[Math] Combined Data Set Standard Deviation

statistics

Can the sample deviation of a combined data set be lower than the sample deviations of each separate data set?
So, at first thought, my answer was no and that it can be equal to that of each separate data set at the lowest.
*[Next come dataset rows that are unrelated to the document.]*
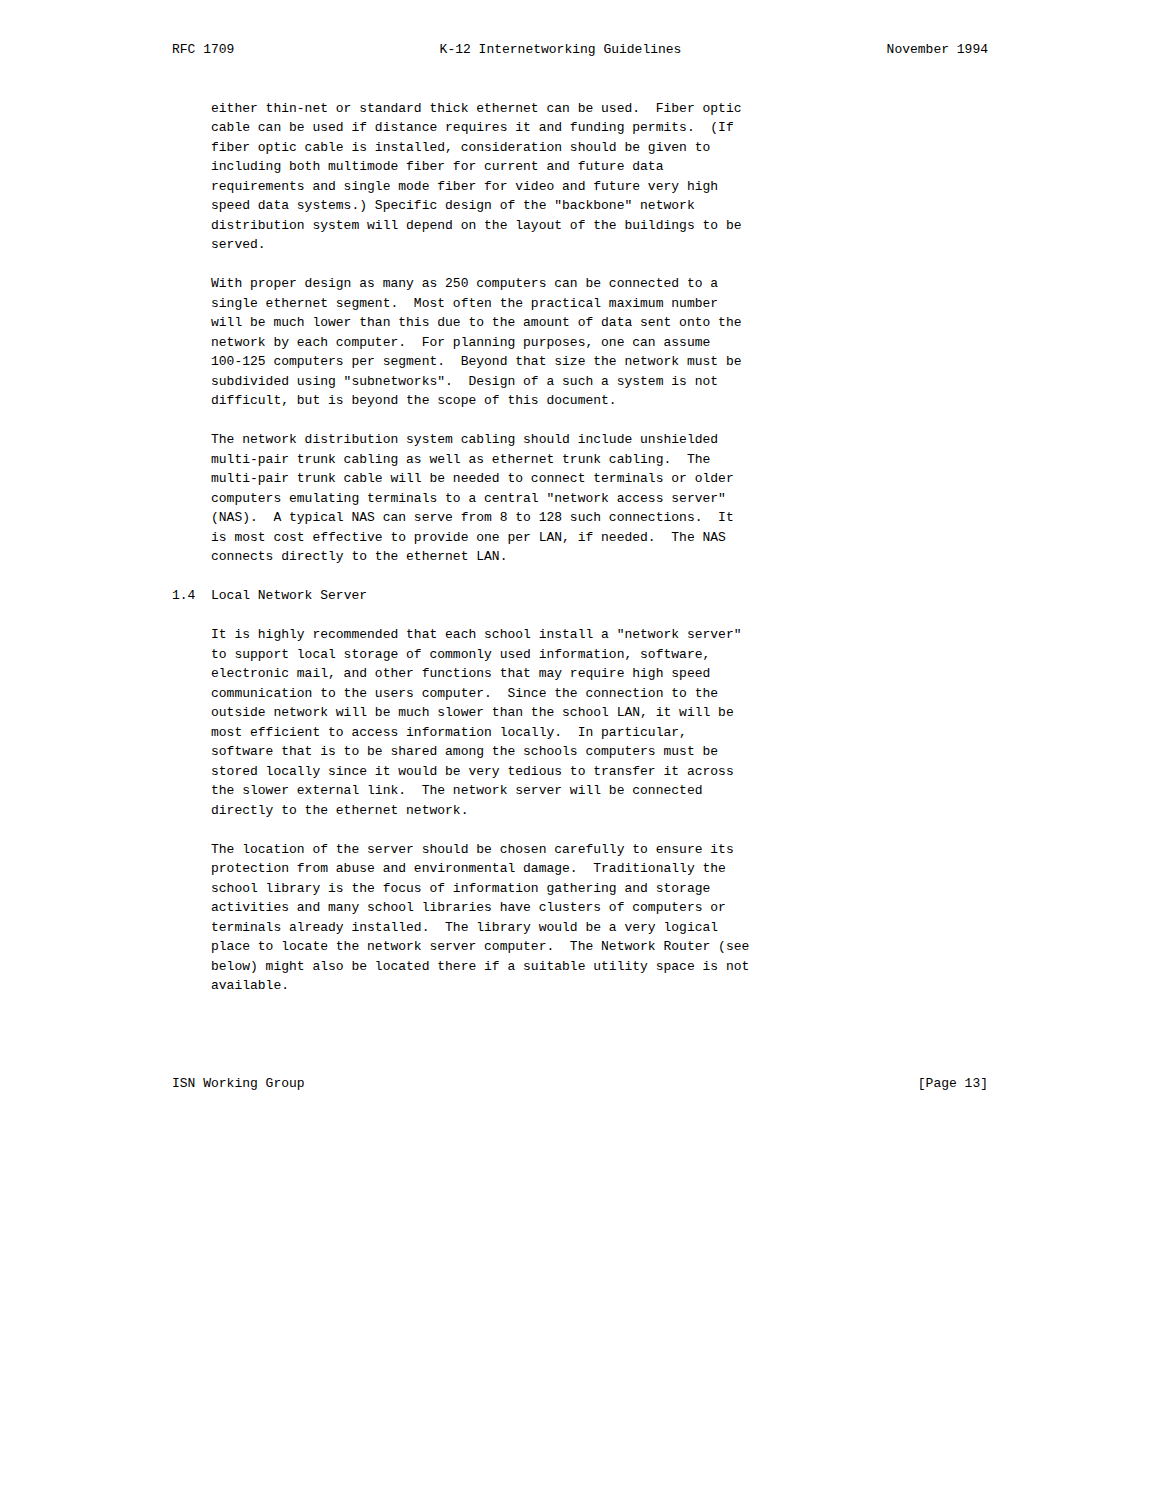RFC 1709 K-12 Internetworking Guidelines November 1994
either thin-net or standard thick ethernet can be used. Fiber optic cable can be used if distance requires it and funding permits. (If fiber optic cable is installed, consideration should be given to including both multimode fiber for current and future data requirements and single mode fiber for video and future very high speed data systems.) Specific design of the "backbone" network distribution system will depend on the layout of the buildings to be served.
With proper design as many as 250 computers can be connected to a single ethernet segment. Most often the practical maximum number will be much lower than this due to the amount of data sent onto the network by each computer. For planning purposes, one can assume 100-125 computers per segment. Beyond that size the network must be subdivided using "subnetworks". Design of a such a system is not difficult, but is beyond the scope of this document.
The network distribution system cabling should include unshielded multi-pair trunk cabling as well as ethernet trunk cabling. The multi-pair trunk cable will be needed to connect terminals or older computers emulating terminals to a central "network access server" (NAS). A typical NAS can serve from 8 to 128 such connections. It is most cost effective to provide one per LAN, if needed. The NAS connects directly to the ethernet LAN.
1.4 Local Network Server
It is highly recommended that each school install a "network server" to support local storage of commonly used information, software, electronic mail, and other functions that may require high speed communication to the users computer. Since the connection to the outside network will be much slower than the school LAN, it will be most efficient to access information locally. In particular, software that is to be shared among the schools computers must be stored locally since it would be very tedious to transfer it across the slower external link. The network server will be connected directly to the ethernet network.
The location of the server should be chosen carefully to ensure its protection from abuse and environmental damage. Traditionally the school library is the focus of information gathering and storage activities and many school libraries have clusters of computers or terminals already installed. The library would be a very logical place to locate the network server computer. The Network Router (see below) might also be located there if a suitable utility space is not available.
ISN Working Group [Page 13]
However, when I tried to show this, I supposed
that the mean, sample standard deviations, and sample size of both data sets are equal.

Fooling around with some examples such as:
$$\text{data set 1 = data set 2: 1,2,3,4,5} \quad N=5, \mu=3, s\approx 1.58 \Rightarrow$$
$$ \text{combined data set: 1,1,2,2,3,3,4,4,5,5} \quad N=10,\mu=3 s\approx 1.49$$
So I'm thinking that for all sample data sets in which the sample sizes, sample standard deviations, and mean are equal, the sample standard deviation of the combined
data set will be lower, while it will approach an equal value as $N$ goes to infinity.

How can I show this mathematically?

Best Answer

Usually the sample variance is taken to be the unbiased estimator of $\sigma_X^2$:$$ s^2\equiv \frac{1}{N-1} \sum_{i = 1}^{N} (x_i - \bar{X})^2$$

So when you combine two identical data sets, the sample size doubles $N \to 2N$, the sample mean $\bar{X}$ is unchanged, the sum of squares $\sum_{i = 1}^{N} (x_i - \bar{X})^2$ also doubles, and you divide it by a number that is slightly less than doubled $2N -1$.

When $N \to \infty$, the sample size approaches "being doubled" $(2N-1)/N \to 2$ and $s^2 \to \sigma_X^2$, approaching what you call "equal value".